Vox populi, vox dei: «Quello è finito sul giornale», dove il verbo finire è quanto mai appropriato. «Sputtanati di tutta Italia, unitevi»: potrebbe essere lo striscione in qualche teatro dove la platea è ricca di gente semplice e famosa, di belle ragazze e uomini con pancetta, di persone di destra, di sinistra e di centro, di operai, imprenditori, studentesse. Sono le vittime delle intercettazioni.
Persone estranee a qualsiasi indagine, ma a volte soltanto nominate in una delle 100 mila conversazioni registrate da una procura. «E dalle carte spunta il nome di…». È così che inizia il calvario. Tizio o Tizia vengono coinvolti loro malgrado, devono giustificarsi, magari smentire rafforzando il detto che ogni smentita è una notizia data due volte; devono sopportare gli sguardi di chi comunque pensa che «se uno finisce sul giornale, qualcosa di vero (e di male) ci sarà».
Il cortocircuito mediatico-giudiziario è davvero violento. E chi non ha la forza di ribellarsi subisce in silenzio, in un isolamento crescente, che spesso comporta perdita di affetti, difficoltà sul lavoro. Ma il pasto è ghiotto. Come mostra la vicenda del Rubygate, che il 15 febbraio è diventato processo immediato contro Silvio Berlusconi: nelle 1.000 pagine messe agli atti dall’accusa nessun garantismo per le ragazze che abitavano nel quartiere milanese dell’Olgettina, peraltro mai indagate. Quale reato viene contestato a Barbara Guerra o a Barbara Faggioli? Nessuno. Però i giornali hanno pubblicato nomi e cognomi insinuando inevitabilmente un marchio dell’infamia. Internet ha fatto il resto, divulgando perfino i numeri di telefono. Solo in rari casi l’identità della persona ascoltata è stata coperta dagli inquirenti: è stato così per M. T., che, fra le tante invitate ad Arcore, è forse non casualmente tra le poche interrogate come teste dell’accusa.

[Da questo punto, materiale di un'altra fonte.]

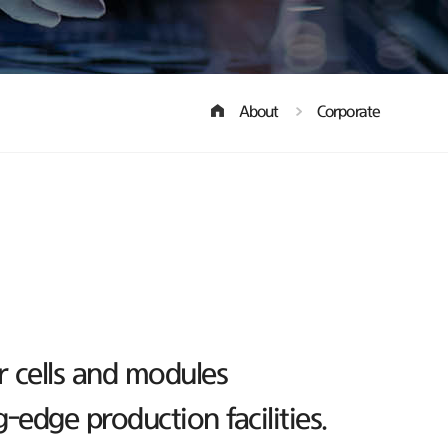
About
Corporate
r cells and modules
edge production facilities.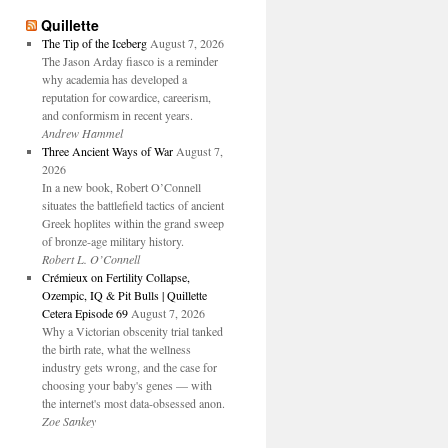
Quillette
The Tip of the Iceberg
August 7, 2026
The Jason Arday fiasco is a reminder
why academia has developed a
reputation for cowardice, careerism,
and conformism in recent years.
Andrew Hammel
Three Ancient Ways of War
August 7,
2026
In a new book, Robert O’Connell
situates the battlefield tactics of ancient
Greek hoplites within the grand sweep
of bronze-age military history.
Robert L. O’Connell
Crémieux on Fertility Collapse,
Ozempic, IQ & Pit Bulls | Quillette
Cetera Episode 69
August 7, 2026
Why a Victorian obscenity trial tanked
the birth rate, what the wellness
industry gets wrong, and the case for
choosing your baby's genes — with
the internet's most data-obsessed anon.
Zoe Sankey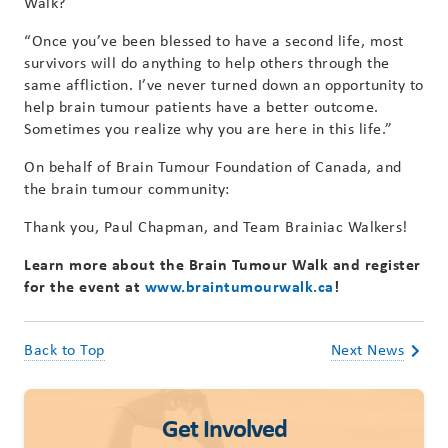
Walk?
“Once you’ve been blessed to have a second life, most
survivors will do anything to help others through the
same affliction. I’ve never turned down an opportunity to
help brain tumour patients have a better outcome.
Sometimes you realize why you are here in this life.”
On behalf of Brain Tumour Foundation of Canada, and
the brain tumour community:
Thank you, Paul Chapman, and Team Brainiac Walkers!
Learn more about the Brain Tumour Walk and register
for the event at
www.braintumourwalk.ca
!
Back to Top
Next News
Get Involved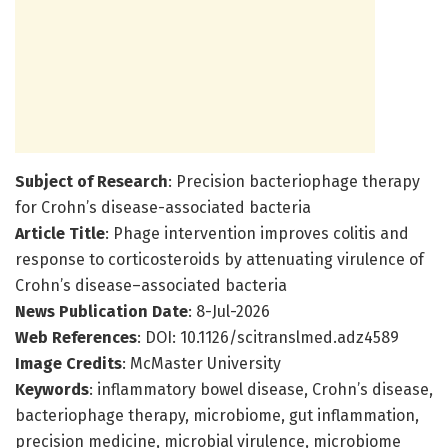
Subject of Research
: Precision bacteriophage therapy
for Crohn’s disease-associated bacteria
Article Title
: Phage intervention improves colitis and
response to corticosteroids by attenuating virulence of
Crohn’s disease–associated bacteria
News Publication Date
: 8-Jul-2026
Web References
: DOI: 10.1126/scitranslmed.adz4589
Image Credits
: McMaster University
Keywords
: inflammatory bowel disease, Crohn’s disease,
bacteriophage therapy, microbiome, gut inflammation,
precision medicine, microbial virulence, microbiome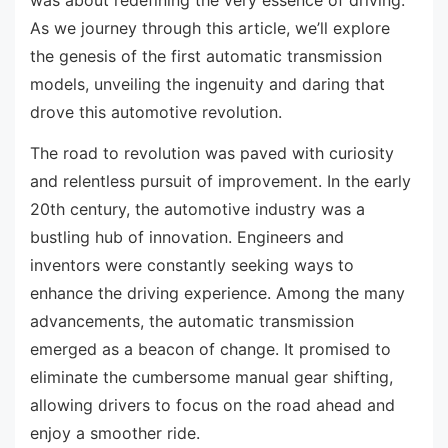
As we journey through this article, we’ll explore
the genesis of the first automatic transmission
models, unveiling the ingenuity and daring that
drove this automotive revolution.
The road to revolution was paved with curiosity
and relentless pursuit of improvement. In the early
20th century, the automotive industry was a
bustling hub of innovation. Engineers and
inventors were constantly seeking ways to
enhance the driving experience. Among the many
advancements, the automatic transmission
emerged as a beacon of change. It promised to
eliminate the cumbersome manual gear shifting,
allowing drivers to focus on the road ahead and
enjoy a smoother ride.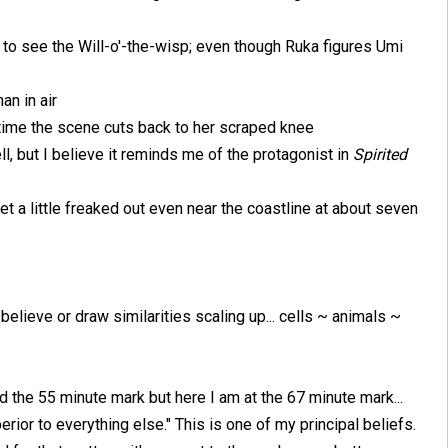
to see the Will-o'-the-wisp; even though Ruka figures Umi
an in air
o time the scene cuts back to her scraped knee
tell, but I believe it reminds me of the protagonist in
Spirited
get a little freaked out even near the coastline at about seven
believe or draw similarities scaling up... cells ~ animals ~
d the 55 minute mark but here I am at the 67 minute mark...
rior to everything else." This is one of my principal beliefs.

Ma con le intercettazioni funziona sempre così. Insinuano il sospetto, e poi è tutto un darsi di gomito: «Hai visto? C’è pure Gianni Letta» (l’inchiesta del 2009 sulla cricca degli appalti della Protezione civile). «Incredibile, si parla di Ilaria D’Amico» (lo scandalo di Calciopoli). «C’è Cecilia Rodriguez, la sorella di Belen, te l’avevo detto» (l’inchiesta napoletana su prostituzione e spaccio di banconote false). «Ma la moglie di Flavio Briatore, Elisabetta Gregoraci, non era stata coinvolta in una storiaccia di sesso?» (Vallettopoli, Potenza). Vallo a spiegare, poi, che l’esercito degli sputtanati non ha niente da temere dalle indagini, non è coinvolto, è estraneo all’inchiesta. Intanto il nome finisce sulle pagine di giornale in grande evidenza, poi si vedrà.